# Dirty Data

Q: Why did the data team's project take so long?

A: Probably because of unclean data, which can arise for [several reasons](https://towardsdatascience.com/what-is-dirty-data-d96abbdf254e).

## Inconsistent Spelling / Typos

Here's a simple example of how spelling inconsistencies and typos can make the task of data preparation considerably more difficult than it would otherwise be.

In [None]:
import pandas as pd
drugs = pd.read_csv('../data/product.xls',
                   delimiter='\t', encoding='mac-roman')

In [None]:
drugs.head()

In [None]:
drugs.tail()

### Missing Values

In [None]:
drugs.isnull().sum()

### Spelling Inconsistencies

In [None]:
counts = drugs['PROPRIETARYNAME'].value_counts()
sorted(counts.index)

In [None]:
counts[counts.index == 'Hand Sanitizer']

#### Consolidating Values

In [None]:
drugs['PROPRIETARYNAME'] = drugs['PROPRIETARYNAME'].fillna('')
drugs['PROPRIETARYNAME'] =\
drugs['PROPRIETARYNAME'].map(lambda x: 'Hand Sanitizer' if\
                                                       'hand sanitizer' in x.lower()\
                                                        else x)

In [None]:
counts2 = drugs['PROPRIETARYNAME'].value_counts()
sorted(counts2.index)

In [None]:
counts2[counts2.index == 'Hand Sanitizer']

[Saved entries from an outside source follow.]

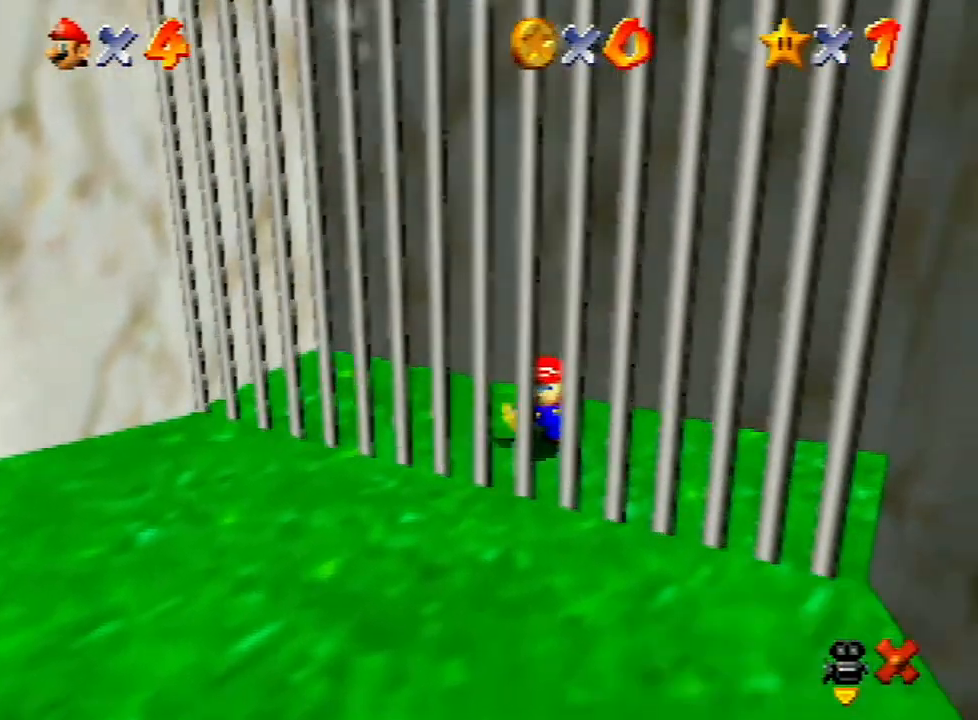
{"buttons": [], "left_stick": "center", "events": []}
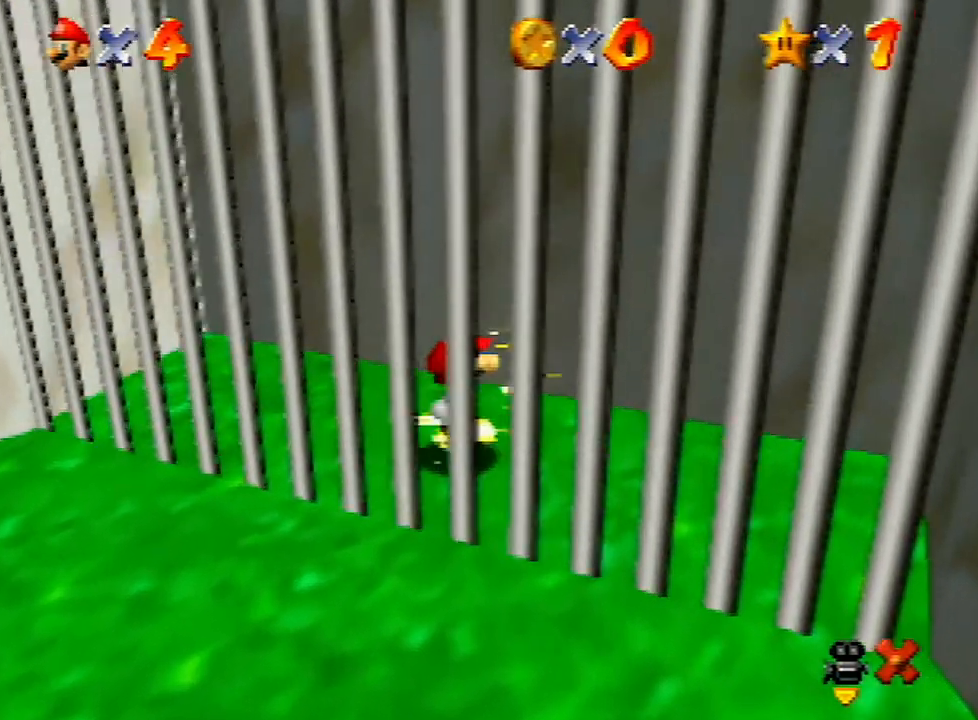
{"buttons": ["A"], "left_stick": "center", "events": [[200, "A", "down"], [400, "A", "up"], [467, "A", "down"]]}
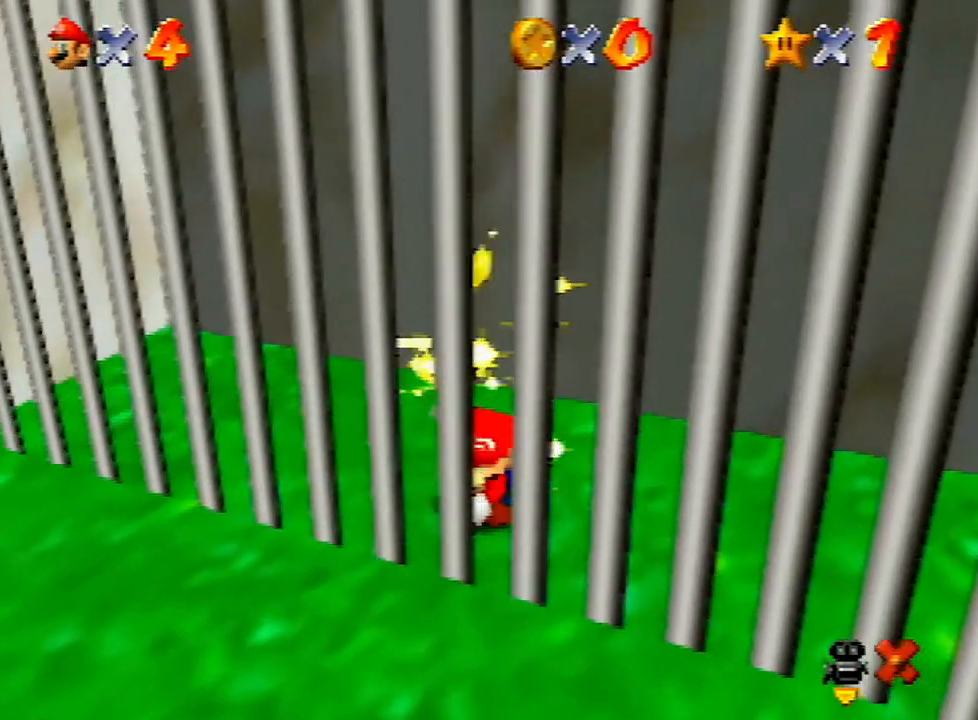
{"buttons": [], "left_stick": "center", "events": [[33, "A", "up"], [133, "A", "down"], [233, "A", "up"], [367, "A", "down"], [433, "A", "up"]]}
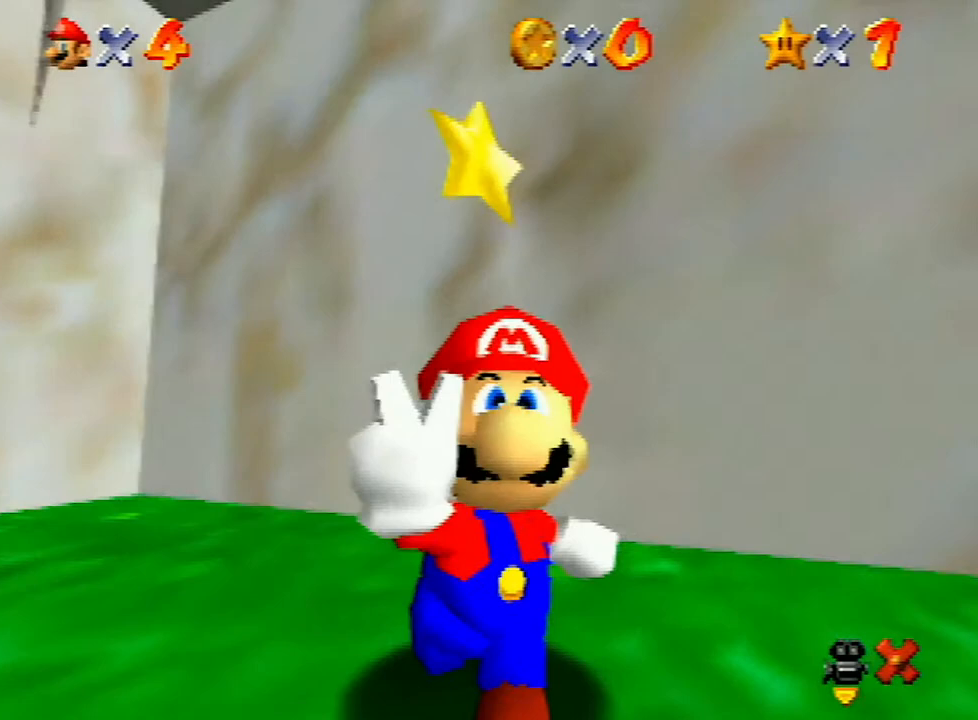
{"buttons": ["A"], "left_stick": "center", "events": [[33, "A", "down"], [133, "A", "up"], [200, "A", "down"], [367, "A", "up"], [400, "A", "down"]]}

#### Typos and Other Variations

In [None]:
counts2[counts2.index == 'Hydrogen Peroxide']

In [None]:
counts2[counts2.index == 'HYDROGEN PEROXIDE']

In [None]:
counts2[counts2.index == '16OZ HYDORGEN PEROXIDE']

In [None]:
drugs['PROPRIETARYNAME'] =\
drugs['PROPRIETARYNAME'].map(lambda x: 'Hydrogen Peroxide' if\
                                                       'hydrogen peroxide' in x.lower()\
                             or 'hydorgen peroxide' in x.lower()
                                                        else x)

In [None]:
counts3 = drugs['PROPRIETARYNAME'].value_counts()
sorted(counts3.index)

In [None]:
counts3[counts3.index == 'Hydrogen Peroxide']